Survient alors Grandini, le plus célèbre magicien de tout l’Ouest, et son assistante Miss Wanda. Ils logent et donnent spectacle à L’Infierno…
Les auteurs abordent des thèmes sociaux et humanistes en lien avec l’Histoire de l’Ouest. On retrouve le racisme contre les Buffalo Soldiers, ces noirs intégrés dans des régiments de cavalerie et envoyés pour lutter contre les révoltes indiennes.
C’est la foule et sa bêtise, ces individus qui, en groupe, ne savent gérer les situations que par le lynchage. C’est la course à la richesse mais aussi les séquelles de la guerre de Sécession, cette guerre fratricide entre les Américains du Sud et ceux du Nord.

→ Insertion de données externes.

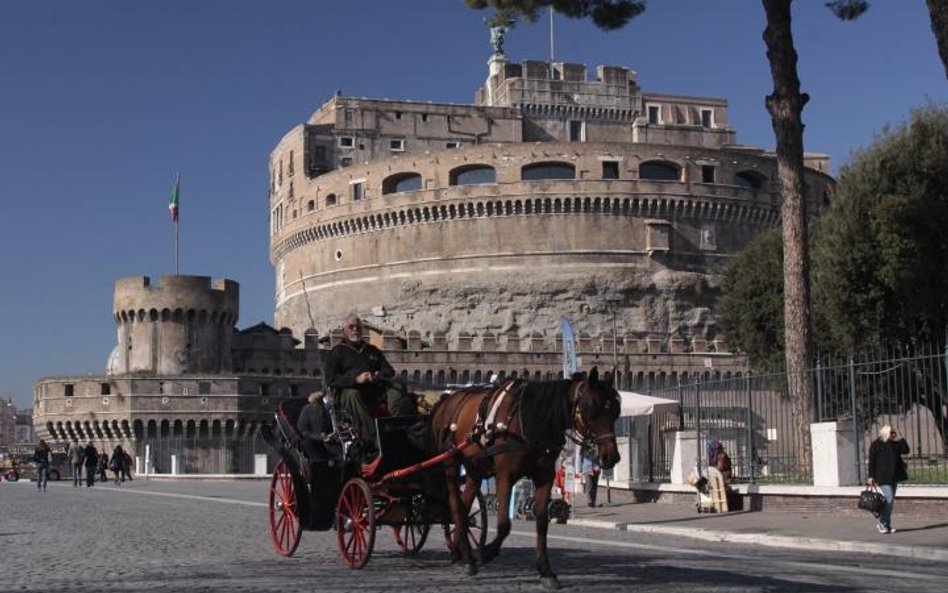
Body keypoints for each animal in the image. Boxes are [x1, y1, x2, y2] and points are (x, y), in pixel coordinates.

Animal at [430, 366, 624, 588]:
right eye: (592, 408)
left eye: (615, 411)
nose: (611, 456)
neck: (530, 421)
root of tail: (446, 399)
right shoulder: (505, 476)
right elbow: (504, 524)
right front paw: (486, 552)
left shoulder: (545, 476)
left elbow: (542, 522)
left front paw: (546, 571)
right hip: (451, 462)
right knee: (456, 504)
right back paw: (469, 557)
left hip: (474, 467)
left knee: (464, 504)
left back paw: (461, 554)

Le graphisme assuré par François Boucq reste un modèle du genre. Il n’a pas son pareil pour mettre en images ces contrées sauvages, ces villes champignons, ces 0protagonistes révélateurs d’une population. Il génère une atmosphère sombre avec cette pluie incessante qui occasionne nombre de dégâts. La tension est renforcée par une mise en couleur qui met en valeur les ombres. À la couleur, il est assisté par Alexandre Boucq.
Un superbe album avec des planches de belle dimension, un récit passionnant, d’une forte intensité, un complot remarquable et un dénouement bien surprenant.
serge perraud
François Boucq (scénario, dessin et couleurs), Alejandro Jodorowsky (scénario) & Alexandre Boucq (couleurs), Bouncer — t.12: Hécatombe, Glénat, coll. “24x32”, novembre 2023, 144 p. — 24,95 €.